Find the number of points that have atleast 1 point above, below, left or right of it in C++

C++Server Side ProgrammingProgramming

In this problem, we are given N points that lie in a 2D plane. Our task is to find the number of points that have at least 1 point above, below, left or right of it.

We need to count all the points that have at least 1 point which satisfies any of the below conditions.

Point above it − The point will have the same X coordinate and the Y coordinate is one more than its current value.

Point below it − The point will have the same X coordinate and the Y coordinate is one less than its current value.

Point left of it − The point will have the same Y coordinate and the X coordinate is one less than its current value.

Point right of it − The point will have the same Y coordinate and the X coordinate is one more than its current value.

▶ Entries
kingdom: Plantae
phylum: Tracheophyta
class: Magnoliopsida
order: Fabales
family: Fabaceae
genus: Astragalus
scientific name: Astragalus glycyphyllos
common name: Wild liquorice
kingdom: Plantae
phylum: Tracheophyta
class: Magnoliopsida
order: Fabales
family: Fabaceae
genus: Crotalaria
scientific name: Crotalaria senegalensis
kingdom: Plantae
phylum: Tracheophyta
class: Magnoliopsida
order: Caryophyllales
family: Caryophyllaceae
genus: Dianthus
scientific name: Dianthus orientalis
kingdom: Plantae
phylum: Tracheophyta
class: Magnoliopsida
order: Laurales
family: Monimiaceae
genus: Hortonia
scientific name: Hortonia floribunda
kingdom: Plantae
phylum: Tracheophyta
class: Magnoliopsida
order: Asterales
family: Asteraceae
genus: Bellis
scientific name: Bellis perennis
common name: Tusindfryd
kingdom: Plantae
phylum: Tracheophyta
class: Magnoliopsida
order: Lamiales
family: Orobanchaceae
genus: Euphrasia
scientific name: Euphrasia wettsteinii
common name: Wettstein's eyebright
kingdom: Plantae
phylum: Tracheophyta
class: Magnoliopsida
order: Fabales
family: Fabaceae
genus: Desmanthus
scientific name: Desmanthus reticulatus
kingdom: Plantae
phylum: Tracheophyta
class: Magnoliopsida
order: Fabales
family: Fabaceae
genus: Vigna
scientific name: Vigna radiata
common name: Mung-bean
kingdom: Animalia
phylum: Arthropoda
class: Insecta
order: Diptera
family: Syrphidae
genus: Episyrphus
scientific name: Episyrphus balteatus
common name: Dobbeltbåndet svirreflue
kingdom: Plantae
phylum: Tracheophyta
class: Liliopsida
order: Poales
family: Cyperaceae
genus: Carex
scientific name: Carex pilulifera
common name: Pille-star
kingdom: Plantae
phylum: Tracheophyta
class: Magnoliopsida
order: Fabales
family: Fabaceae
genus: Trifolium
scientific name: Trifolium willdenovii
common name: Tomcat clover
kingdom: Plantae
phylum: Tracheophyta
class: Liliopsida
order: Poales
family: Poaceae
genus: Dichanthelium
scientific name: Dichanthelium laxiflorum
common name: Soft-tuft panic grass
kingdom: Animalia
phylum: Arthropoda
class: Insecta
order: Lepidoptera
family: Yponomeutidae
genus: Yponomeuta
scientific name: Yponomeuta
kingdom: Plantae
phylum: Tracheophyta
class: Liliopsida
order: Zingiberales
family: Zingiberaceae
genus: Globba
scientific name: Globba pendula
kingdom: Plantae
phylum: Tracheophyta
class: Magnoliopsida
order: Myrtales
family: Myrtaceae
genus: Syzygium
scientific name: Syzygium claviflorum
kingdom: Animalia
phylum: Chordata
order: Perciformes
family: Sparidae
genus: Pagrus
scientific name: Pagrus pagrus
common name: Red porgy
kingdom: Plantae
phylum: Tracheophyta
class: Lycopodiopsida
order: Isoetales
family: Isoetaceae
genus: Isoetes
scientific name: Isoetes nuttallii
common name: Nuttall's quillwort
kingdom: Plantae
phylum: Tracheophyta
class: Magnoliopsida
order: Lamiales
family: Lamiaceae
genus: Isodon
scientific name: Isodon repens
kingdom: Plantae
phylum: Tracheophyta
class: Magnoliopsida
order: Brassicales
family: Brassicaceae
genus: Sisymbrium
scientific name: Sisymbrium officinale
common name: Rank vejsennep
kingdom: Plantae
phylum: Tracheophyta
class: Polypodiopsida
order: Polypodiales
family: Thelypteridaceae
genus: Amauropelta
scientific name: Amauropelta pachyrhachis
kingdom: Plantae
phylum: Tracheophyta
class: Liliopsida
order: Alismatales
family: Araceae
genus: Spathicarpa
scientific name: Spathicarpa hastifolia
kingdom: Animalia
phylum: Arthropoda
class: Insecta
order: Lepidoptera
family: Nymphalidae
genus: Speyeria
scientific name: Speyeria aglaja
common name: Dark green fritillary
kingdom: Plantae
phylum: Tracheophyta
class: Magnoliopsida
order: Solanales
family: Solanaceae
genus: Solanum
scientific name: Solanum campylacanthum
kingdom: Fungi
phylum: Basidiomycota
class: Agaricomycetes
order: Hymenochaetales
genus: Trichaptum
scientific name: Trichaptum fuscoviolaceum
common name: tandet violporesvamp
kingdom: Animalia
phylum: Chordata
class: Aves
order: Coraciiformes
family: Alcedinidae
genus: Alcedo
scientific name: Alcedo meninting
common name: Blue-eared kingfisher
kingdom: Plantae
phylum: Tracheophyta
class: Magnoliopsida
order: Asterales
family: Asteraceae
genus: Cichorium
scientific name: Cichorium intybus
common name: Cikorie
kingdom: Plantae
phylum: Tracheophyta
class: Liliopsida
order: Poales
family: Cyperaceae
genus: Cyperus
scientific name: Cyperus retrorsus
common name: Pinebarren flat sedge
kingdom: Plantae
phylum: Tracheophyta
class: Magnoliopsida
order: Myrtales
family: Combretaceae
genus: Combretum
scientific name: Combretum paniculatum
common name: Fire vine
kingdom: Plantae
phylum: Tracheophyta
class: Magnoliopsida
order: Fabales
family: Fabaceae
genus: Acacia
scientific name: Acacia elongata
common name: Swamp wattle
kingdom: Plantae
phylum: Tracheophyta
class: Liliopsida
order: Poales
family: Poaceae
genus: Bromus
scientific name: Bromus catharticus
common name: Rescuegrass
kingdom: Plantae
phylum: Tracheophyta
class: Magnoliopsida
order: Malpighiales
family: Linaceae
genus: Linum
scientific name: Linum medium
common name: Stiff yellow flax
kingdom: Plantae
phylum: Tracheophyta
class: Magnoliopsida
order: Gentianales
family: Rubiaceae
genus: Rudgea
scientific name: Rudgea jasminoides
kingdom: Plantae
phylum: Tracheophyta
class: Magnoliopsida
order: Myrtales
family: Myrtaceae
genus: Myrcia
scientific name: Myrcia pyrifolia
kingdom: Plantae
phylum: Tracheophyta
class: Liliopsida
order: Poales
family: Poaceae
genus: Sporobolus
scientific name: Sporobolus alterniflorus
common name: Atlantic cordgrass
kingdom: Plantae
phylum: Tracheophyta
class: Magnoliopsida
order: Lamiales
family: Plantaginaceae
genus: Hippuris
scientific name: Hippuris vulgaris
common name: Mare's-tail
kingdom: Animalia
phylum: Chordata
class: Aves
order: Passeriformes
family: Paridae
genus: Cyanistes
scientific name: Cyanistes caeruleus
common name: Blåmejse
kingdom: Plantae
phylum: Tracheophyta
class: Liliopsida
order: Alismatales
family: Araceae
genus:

▶ Exercise requirements
Rewrite the part of the point-counting page that opens with "Point above it" and closes with "Y coordinate is one less than its current value.", changing "current value" to "present value".

▶ Worked solution
Point above it − The point will have the same X coordinate and the Y coordinate is one more than its present value.

Point below it − The point will have the same X coordinate and the Y coordinate is one less than its present value.